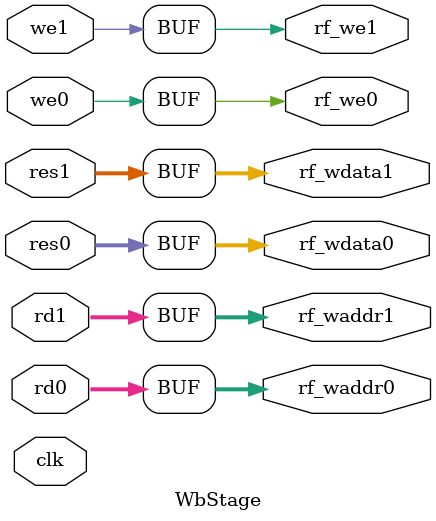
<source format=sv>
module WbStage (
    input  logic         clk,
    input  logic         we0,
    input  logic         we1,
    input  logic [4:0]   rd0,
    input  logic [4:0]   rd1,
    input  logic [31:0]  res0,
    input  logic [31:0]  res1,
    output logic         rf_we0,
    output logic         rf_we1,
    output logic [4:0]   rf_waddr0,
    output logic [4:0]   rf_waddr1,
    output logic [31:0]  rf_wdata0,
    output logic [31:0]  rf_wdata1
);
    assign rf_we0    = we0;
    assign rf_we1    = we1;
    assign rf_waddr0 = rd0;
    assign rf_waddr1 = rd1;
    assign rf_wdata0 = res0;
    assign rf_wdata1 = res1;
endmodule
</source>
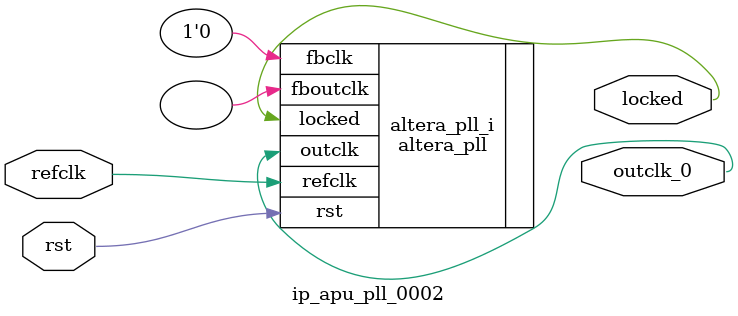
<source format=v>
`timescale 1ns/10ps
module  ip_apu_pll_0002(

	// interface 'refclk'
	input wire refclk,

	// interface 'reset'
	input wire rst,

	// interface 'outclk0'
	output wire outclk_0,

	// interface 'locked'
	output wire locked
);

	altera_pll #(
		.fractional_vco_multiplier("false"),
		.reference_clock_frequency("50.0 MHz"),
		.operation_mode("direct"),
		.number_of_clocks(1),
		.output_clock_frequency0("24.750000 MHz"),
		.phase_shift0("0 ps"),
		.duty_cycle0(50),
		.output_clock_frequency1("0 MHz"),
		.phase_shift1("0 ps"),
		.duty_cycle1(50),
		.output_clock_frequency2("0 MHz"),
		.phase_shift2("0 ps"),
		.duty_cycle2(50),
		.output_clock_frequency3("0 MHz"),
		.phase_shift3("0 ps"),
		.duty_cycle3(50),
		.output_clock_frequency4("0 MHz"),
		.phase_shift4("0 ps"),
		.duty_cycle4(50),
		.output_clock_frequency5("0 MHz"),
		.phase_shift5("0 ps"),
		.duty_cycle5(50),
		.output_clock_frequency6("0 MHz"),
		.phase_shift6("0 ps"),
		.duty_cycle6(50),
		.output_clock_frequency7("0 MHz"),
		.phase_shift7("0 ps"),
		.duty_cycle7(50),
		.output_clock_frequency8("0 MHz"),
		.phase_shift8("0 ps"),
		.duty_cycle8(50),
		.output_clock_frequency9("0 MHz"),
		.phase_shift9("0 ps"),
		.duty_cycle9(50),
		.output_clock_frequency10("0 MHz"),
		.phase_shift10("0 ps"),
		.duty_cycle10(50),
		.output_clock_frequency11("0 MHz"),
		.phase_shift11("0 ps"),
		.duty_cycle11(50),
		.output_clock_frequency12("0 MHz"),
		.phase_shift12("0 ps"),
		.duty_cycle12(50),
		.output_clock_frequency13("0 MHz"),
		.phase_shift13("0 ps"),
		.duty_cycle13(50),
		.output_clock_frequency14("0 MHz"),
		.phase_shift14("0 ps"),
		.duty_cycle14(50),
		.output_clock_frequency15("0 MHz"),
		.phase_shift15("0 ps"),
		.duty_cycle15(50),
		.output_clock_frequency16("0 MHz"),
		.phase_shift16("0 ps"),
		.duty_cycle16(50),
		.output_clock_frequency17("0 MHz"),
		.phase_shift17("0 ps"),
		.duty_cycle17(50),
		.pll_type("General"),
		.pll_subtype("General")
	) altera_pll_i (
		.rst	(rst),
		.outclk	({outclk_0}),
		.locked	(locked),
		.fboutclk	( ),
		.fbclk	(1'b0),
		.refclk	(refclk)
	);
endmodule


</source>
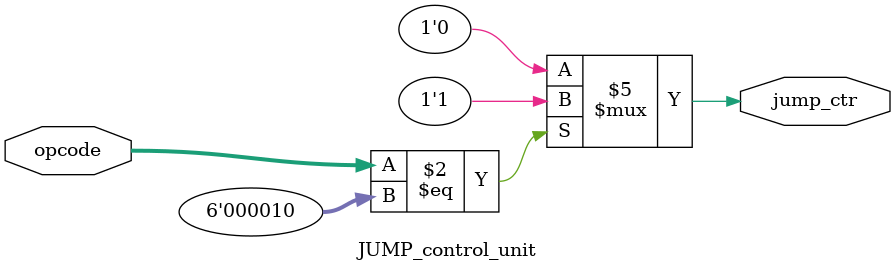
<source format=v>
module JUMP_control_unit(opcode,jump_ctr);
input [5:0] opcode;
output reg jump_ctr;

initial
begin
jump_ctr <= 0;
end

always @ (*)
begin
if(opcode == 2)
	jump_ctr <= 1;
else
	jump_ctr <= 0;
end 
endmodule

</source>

◆ AIM OF THE TASK
If a picture appears among the entries, omit it and reproduce everything else exactly.

◆ YOUR SOLUTION
<source format=sv>
module WbStage (
    input  logic         clk,
    input  logic         we0,
    input  logic         we1,
    input  logic [4:0]   rd0,
    input  logic [4:0]   rd1,
    input  logic [31:0]  res0,
    input  logic [31:0]  res1,
    output logic         rf_we0,
    output logic         rf_we1,
    output logic [4:0]   rf_waddr0,
    output logic [4:0]   rf_waddr1,
    output logic [31:0]  rf_wdata0,
    output logic [31:0]  rf_wdata1
);
    assign rf_we0    = we0;
    assign rf_we1    = we1;
    assign rf_waddr0 = rd0;
    assign rf_waddr1 = rd1;
    assign rf_wdata0 = res0;
    assign rf_wdata1 = res1;
endmodule
</source>
<source format=v>
`timescale 1ns/10ps
module  ip_apu_pll_0002(

	// interface 'refclk'
	input wire refclk,

	// interface 'reset'
	input wire rst,

	// interface 'outclk0'
	output wire outclk_0,

	// interface 'locked'
	output wire locked
);

	altera_pll #(
		.fractional_vco_multiplier("false"),
		.reference_clock_frequency("50.0 MHz"),
		.operation_mode("direct"),
		.number_of_clocks(1),
		.output_clock_frequency0("24.750000 MHz"),
		.phase_shift0("0 ps"),
		.duty_cycle0(50),
		.output_clock_frequency1("0 MHz"),
		.phase_shift1("0 ps"),
		.duty_cycle1(50),
		.output_clock_frequency2("0 MHz"),
		.phase_shift2("0 ps"),
		.duty_cycle2(50),
		.output_clock_frequency3("0 MHz"),
		.phase_shift3("0 ps"),
		.duty_cycle3(50),
		.output_clock_frequency4("0 MHz"),
		.phase_shift4("0 ps"),
		.duty_cycle4(50),
		.output_clock_frequency5("0 MHz"),
		.phase_shift5("0 ps"),
		.duty_cycle5(50),
		.output_clock_frequency6("0 MHz"),
		.phase_shift6("0 ps"),
		.duty_cycle6(50),
		.output_clock_frequency7("0 MHz"),
		.phase_shift7("0 ps"),
		.duty_cycle7(50),
		.output_clock_frequency8("0 MHz"),
		.phase_shift8("0 ps"),
		.duty_cycle8(50),
		.output_clock_frequency9("0 MHz"),
		.phase_shift9("0 ps"),
		.duty_cycle9(50),
		.output_clock_frequency10("0 MHz"),
		.phase_shift10("0 ps"),
		.duty_cycle10(50),
		.output_clock_frequency11("0 MHz"),
		.phase_shift11("0 ps"),
		.duty_cycle11(50),
		.output_clock_frequency12("0 MHz"),
		.phase_shift12("0 ps"),
		.duty_cycle12(50),
		.output_clock_frequency13("0 MHz"),
		.phase_shift13("0 ps"),
		.duty_cycle13(50),
		.output_clock_frequency14("0 MHz"),
		.phase_shift14("0 ps"),
		.duty_cycle14(50),
		.output_clock_frequency15("0 MHz"),
		.phase_shift15("0 ps"),
		.duty_cycle15(50),
		.output_clock_frequency16("0 MHz"),
		.phase_shift16("0 ps"),
		.duty_cycle16(50),
		.output_clock_frequency17("0 MHz"),
		.phase_shift17("0 ps"),
		.duty_cycle17(50),
		.pll_type("General"),
		.pll_subtype("General")
	) altera_pll_i (
		.rst	(rst),
		.outclk	({outclk_0}),
		.locked	(locked),
		.fboutclk	( ),
		.fbclk	(1'b0),
		.refclk	(refclk)
	);
endmodule


</source>
<source format=v>
module JUMP_control_unit(opcode,jump_ctr);
input [5:0] opcode;
output reg jump_ctr;

initial
begin
jump_ctr <= 0;
end

always @ (*)
begin
if(opcode == 2)
	jump_ctr <= 1;
else
	jump_ctr <= 0;
end 
endmodule

</source>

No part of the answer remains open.